Less Money in Taxes & More Money for Charity
More and more people are discovering the benefits of funding their charitable giving with investments like stocks, ETFs, and mutual funds. Just last month, we released our 2023 Year in Review highlighting many areas of growth for our community including how contributions from Daffy members grew by 425% to over $105 million set aside for charity. In 2023, stock contributions grew by over 2,960%!
Daffy was designed for this to happen. We hoped that by building a platform that was affordable for donors of all sizes and that by making donating stocks, ETFs, and mutual funds from various brokerages as easy as filling up your Amazon cart that donating appreciated assets would be something any investor could do.
Check out our free calculator that lets you estimate the tax savings for donating any publicly traded stock, ETF, or mutual fund vs. cash. You’ll be shocked at how much farther your money can go for the charities and causes you support.

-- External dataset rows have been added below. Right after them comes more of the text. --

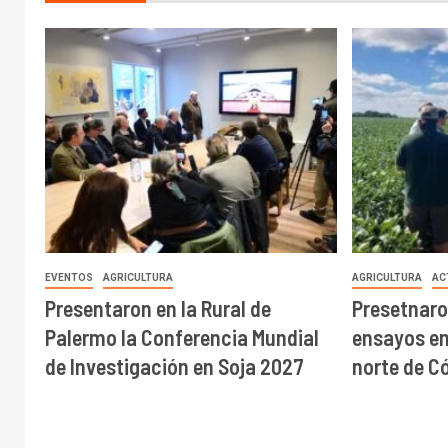
EVENTOS
AGRICULTURA
AGRICULTURA
AC
Presentaron en la Rural de
Presetnaro
Palermo la Conferencia Mundial
ensayos en 
de Investigación en Soja 2027
norte de C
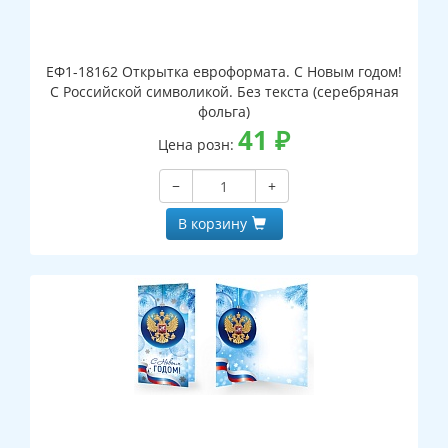
ЕФ1-18162 Открытка евроформата. С Новым годом!
С Российской символикой. Без текста (серебряная
фольга)
41
₽
Цена розн:
−
+
В корзину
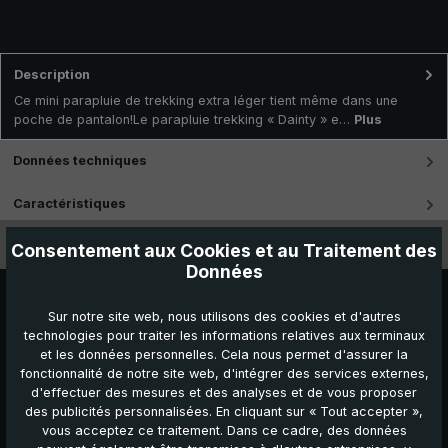
Description
Ce mini parapluie de trekking extra léger tient même dans une
poche de pantalon!Le parapluie trekking « Dainty » e…
Plus
Données techniques
Caractéristiques
Vidéos
Consentement aux Cookies et au Traitement des
Données
Sur notre site web, nous utilisons des cookies et d'autres
technologies pour traiter les informations relatives aux terminaux
et les données personnelles. Cela nous permet d'assurer la
fonctionnalité de notre site web, d'intégrer des services externes,
d'effectuer des mesures et des analyses et de vous proposer
des publicités personnalisées. En cliquant sur « Tout accepter »,
vous acceptez ce traitement. Dans ce cadre, des données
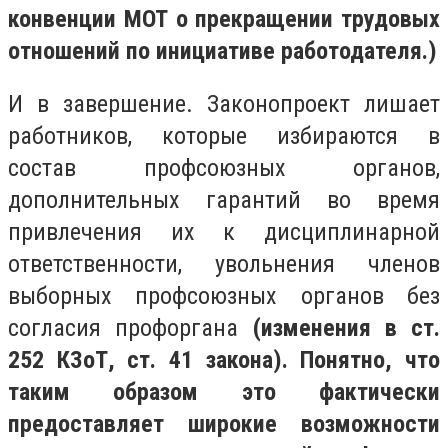
конвенции МОТ о прекращении трудовых
отношений по инициативе работодателя.)
И в завершение. Законопроект лишает
работников, которые избираются в
состав профсоюзных органов,
дополнительных гарантий во время
привлечения их к дисциплинарной
ответственности, увольнения членов
выборных профсоюзных органов без
согласия профоргана
(изменения в ст.
252 КЗоТ, ст. 41 закона). Понятно, что
таким образом это фактически
предоставляет широкие возможности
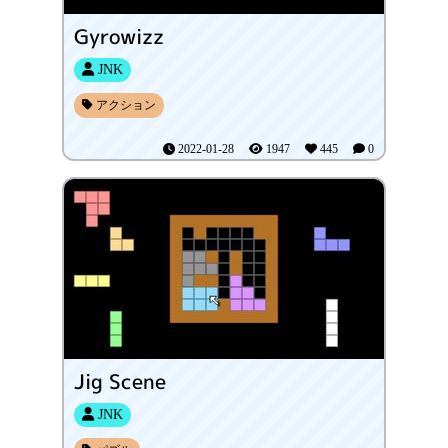
Gyrowizz
JNK
アクション
2022-01-28
1947
445
0
Jig Scene
JNK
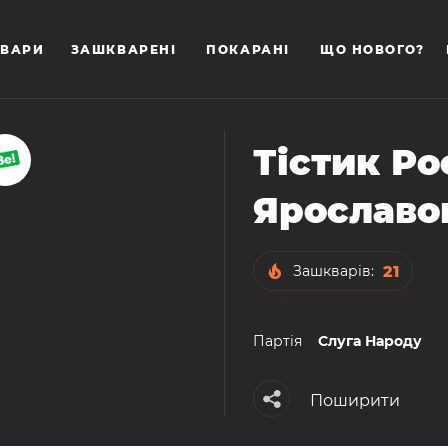
ВАРИ
ЗАШКВАРЕНІ
ПОКАРАНІ
ЩО НОВОГО?
Тістик Ро
Ярославо
21
Зашкварів:
Партiя
Слуга Народу
Поширити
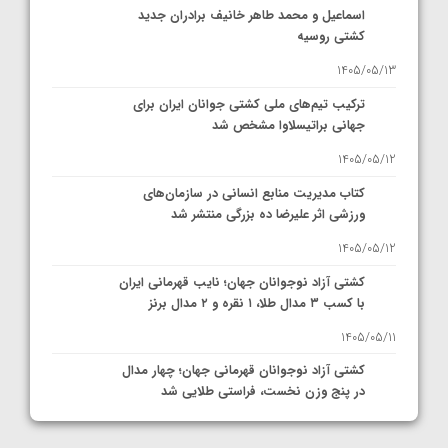
اسماعیل و محمد طاهر خانیف برادران جدید
کشتی روسیه
1405/05/13
ترکیب تیم‌های ملی کشتی جوانان ایران برای
جهانی براتیسلاوا مشخص شد
1405/05/12
کتاب مدیریت منابع انسانی در سازمان‌های
ورزشی اثر علیرضا ده بزرگی منتشر شد
1405/05/12
کشتی آزاد نوجوانان جهان؛ نایب قهرمانی ایران
با کسب ۳ مدال طلا، ۱ نقره و ۲ مدال برنز
1405/05/11
کشتی آزاد نوجوانان قهرمانی جهان؛ چهار مدال
در پنج وزن نخست، فراستی طلایی شد
1405/05/11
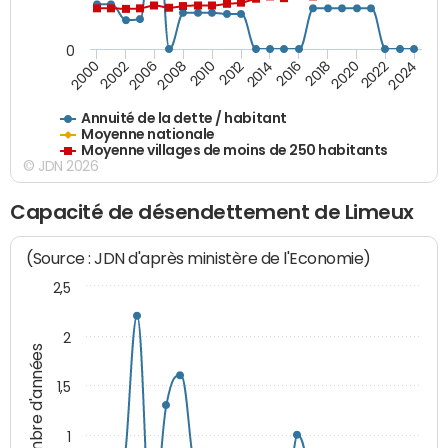
0
2014
2008
2000
2024
2018
2012
2006
2022
2016
2010
2002
2020
Annuité de la dette / habitant
Moyenne nationale
Moyenne villages de moins de 250 habitants
© JDN 2026
Capacité de désendettement de Limeux
(Source : JDN d'après ministère de l'Economie)
2,5
2
Nombre d'années
1,5
1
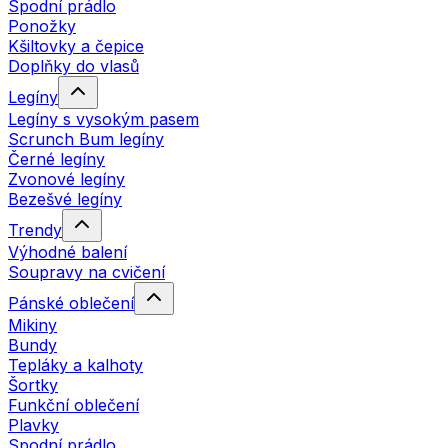
Spodní prádlo
Ponožky
Kšiltovky a čepice
Doplňky do vlasů
Legíny
Legíny s vysokým pasem
Scrunch Bum legíny
Černé legíny
Zvonové legíny
Bezešvé legíny
Trendy
Výhodné balení
Soupravy na cvičení
Pánské oblečení
Mikiny
Bundy
Tepláky a kalhoty
Šortky
Funkční oblečení
Plavky
Spodní prádlo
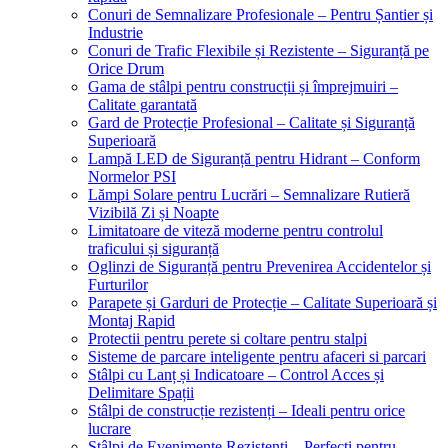
Conuri de Semnalizare Profesionale – Pentru Șantier și
Industrie
Conuri de Trafic Flexibile și Rezistente – Siguranță pe
Orice Drum
Gama de stâlpi pentru construcții și împrejmuiri –
Calitate garantată
Gard de Protecție Profesional – Calitate și Siguranță
Superioară
Lampă LED de Siguranță pentru Hidrant – Conform
Normelor PSI
Lămpi Solare pentru Lucrări – Semnalizare Rutieră
Vizibilă Zi și Noapte
Limitatoare de viteză moderne pentru controlul
traficului și siguranță
Oglinzi de Siguranță pentru Prevenirea Accidentelor și
Furturilor
Parapete și Garduri de Protecție – Calitate Superioară și
Montaj Rapid
Protectii pentru perete si coltare pentru stalpi
Sisteme de parcare inteligente pentru afaceri si parcari
Stâlpi cu Lanț și Indicatoare – Control Acces și
Delimitare Spații
Stâlpi de construcție rezistenți – Ideali pentru orice
lucrare
Stâlpi de Evenimente Rezistenți – Perfecți pentru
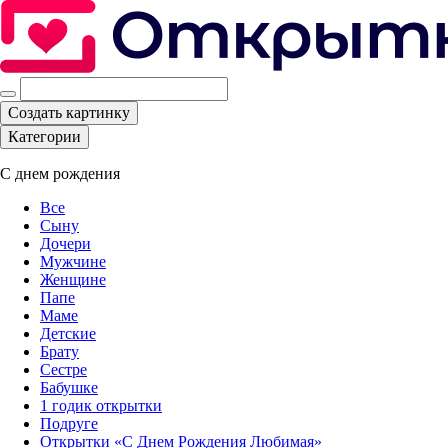
Создать картинку
Категории
С днем рождения
Все
Сыну
Дочери
Мужчине
Женщине
Папе
Маме
Детские
Брату
Сестре
Бабушке
1 годик открытки
Подруге
Открытки «С Днем Рождения Любимая»‎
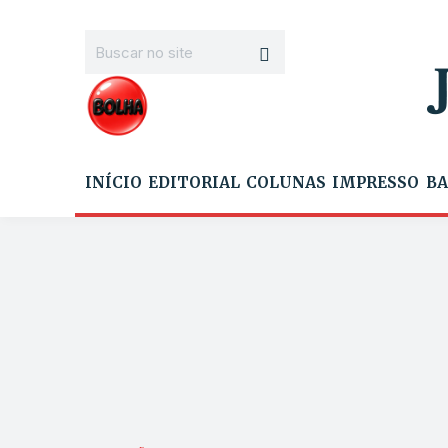
INÍCIO
EDITORIAL
COLUNAS
IMPRESSO
BA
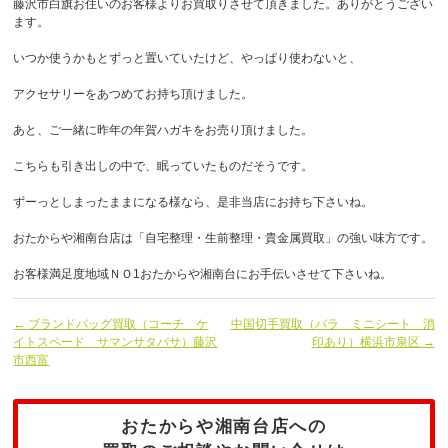
藤沢市白旗お住いのお客様よりお買取りさせて頂きました。ありがとうござい
ます。
いつか使うかもとずっと置いていたけど、やっぱり使わないと、
アクセサリーをあつめてお持ち頂けました。
あと、ご一緒に昨年の年賀ハガキをお売り頂けました。
こちらも引き出しの中で、眠っていたものだそうです。
ずーっとしまったままになる様なら、是非当店にお持ち下さいね。
おたからや湘南台店は「自宅整理・生前整理・貴金属買取」の強い味方です。
お客様満足度地域ＮＯ1おたからや湘南台にお手伝いさせて下さいね。
← ブランドバッグ買取（コーチ ケ
中国切手買取（バラ ミニシート 消
イトスペード サマンサタバサ）藤沢
印あり）横浜市泉区 →
市西富
おたからや湘南台店への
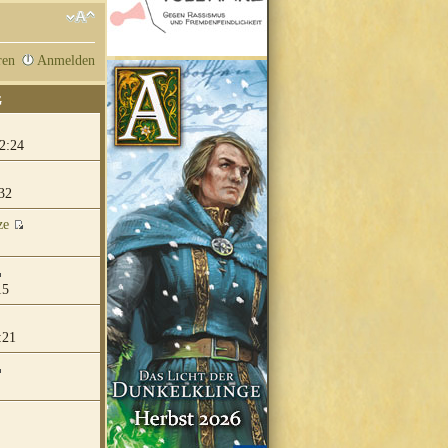
ren
Anmelden
G
2:24
32
ze
15
:21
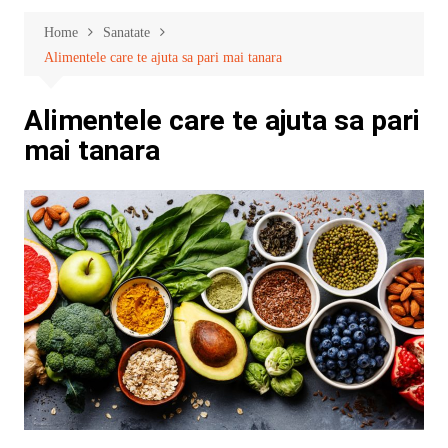
Home
Sanatate
Alimentele care te ajuta sa pari mai tanara
Alimentele care te ajuta sa pari
mai tanara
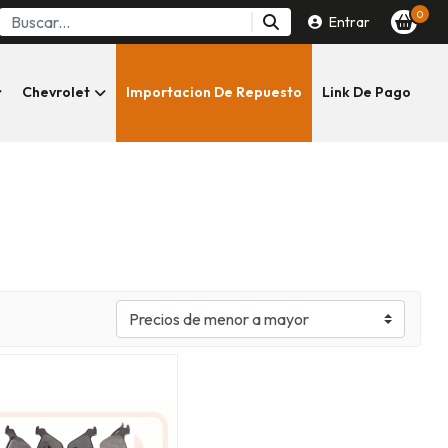
0
Entrar
Chevrolet
Importacion De Repuesto
Link De Pago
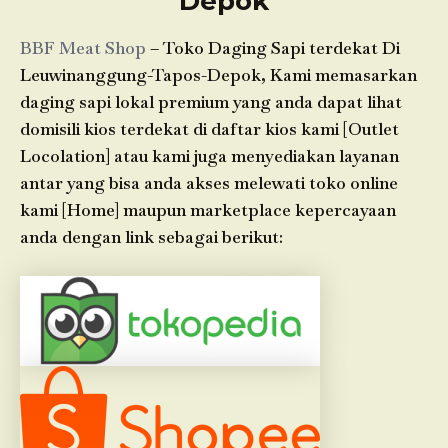
Depok
BBF Meat Shop
– Toko Daging Sapi terdekat Di
Leuwinanggung-Tapos-Depok, Kami memasarkan
daging sapi lokal premium yang anda dapat lihat
domisili kios terdekat di daftar kios kami [Outlet
Locolation] atau kami juga menyediakan layanan
antar yang bisa anda akses melewati toko online
kami [Home] maupun marketplace kepercayaan
anda dengan link sebagai berikut:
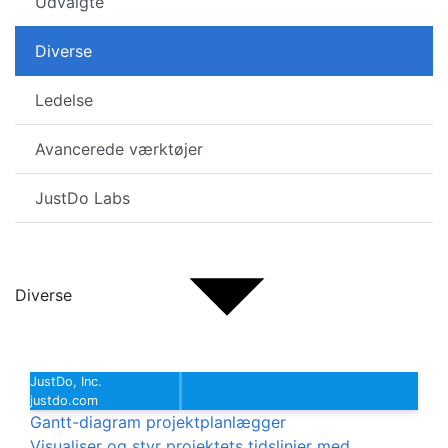
Udvalgte
Diverse
Ledelse
Avancerede værktøjer
JustDo Labs
Diverse
JustDo, Inc.
justdo.com
Gantt-diagram projektplanlægger
Visualiser og styr projektets tidslinjer med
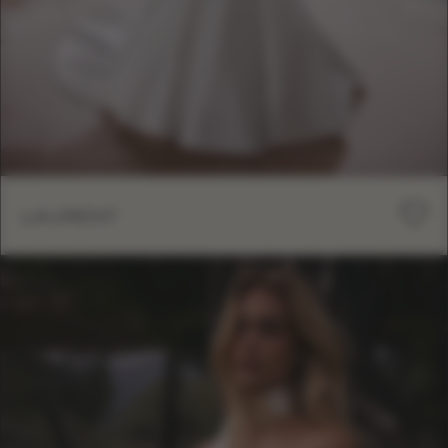
LAURENT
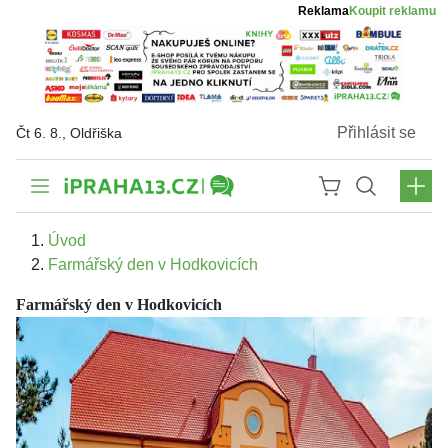
Reklama
Koupit reklamu
Přihlásit se
Čt 6. 8., Oldřiška
Úvod
Farmářský den v Hodkovicích
Farmářský den v Hodkovicích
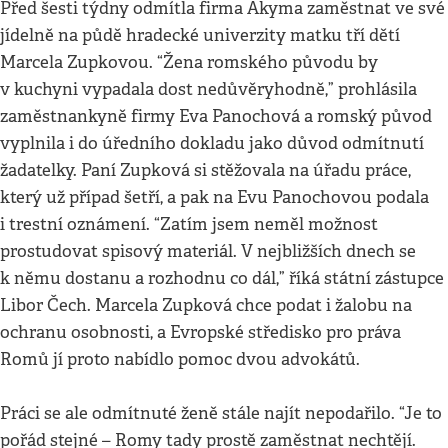
Před šesti týdny odmítla firma Akyma zaměstnat ve své
jídelně na půdě hradecké univerzity matku tří dětí
Marcela Zupkovou. “Žena romského původu by
v kuchyni vypadala dost nedůvěryhodně,” prohlásila
zaměstnankyně firmy Eva Panochová a romský původ
vyplnila i do úředního dokladu jako důvod odmítnutí
žadatelky. Paní Zupková si stěžovala na úřadu práce,
který už případ šetří, a pak na Evu Panochovou podala
i trestní oznámení. “Zatím jsem neměl možnost
prostudovat spisový materiál. V nejbližších dnech se
k němu dostanu a rozhodnu co dál,” říká státní zástupce
Libor Čech. Marcela Zupková chce podat i žalobu na
ochranu osobnosti, a Evropské středisko pro práva
Romů jí proto nabídlo pomoc dvou advokátů.
Práci se ale odmítnuté ženě stále najít nepodařilo. “Je to
pořád stejné – Romy tady prostě zaměstnat nechtějí.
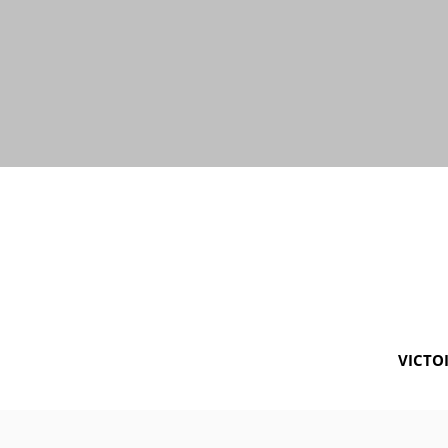
VICTOI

Put those traditional mutual fund investments to good use and save money on taxes. What could be a better way to kick off a generous new year. 🙏
Assumptions that were used above: To simplify this example for educational purposes, the analysis rounds the number of shares of Apple stock to the nearest whole number, from 109.36 to 109. This tax estimate is based on a marginal federal income tax rate of 35% and a California marginal state tax of 9.3% as well as capital gains taxes of 20% on federal taxes, 9.3% on state taxes, and 3.8% Medicare tax. Please note that the information is for educational purposes only and should not be considered tax advice. Any calculations are intended to be illustrative and do not reflect all of the potential complexities of individual tax returns. To assess your specific tax situation, please consult with a tax professional.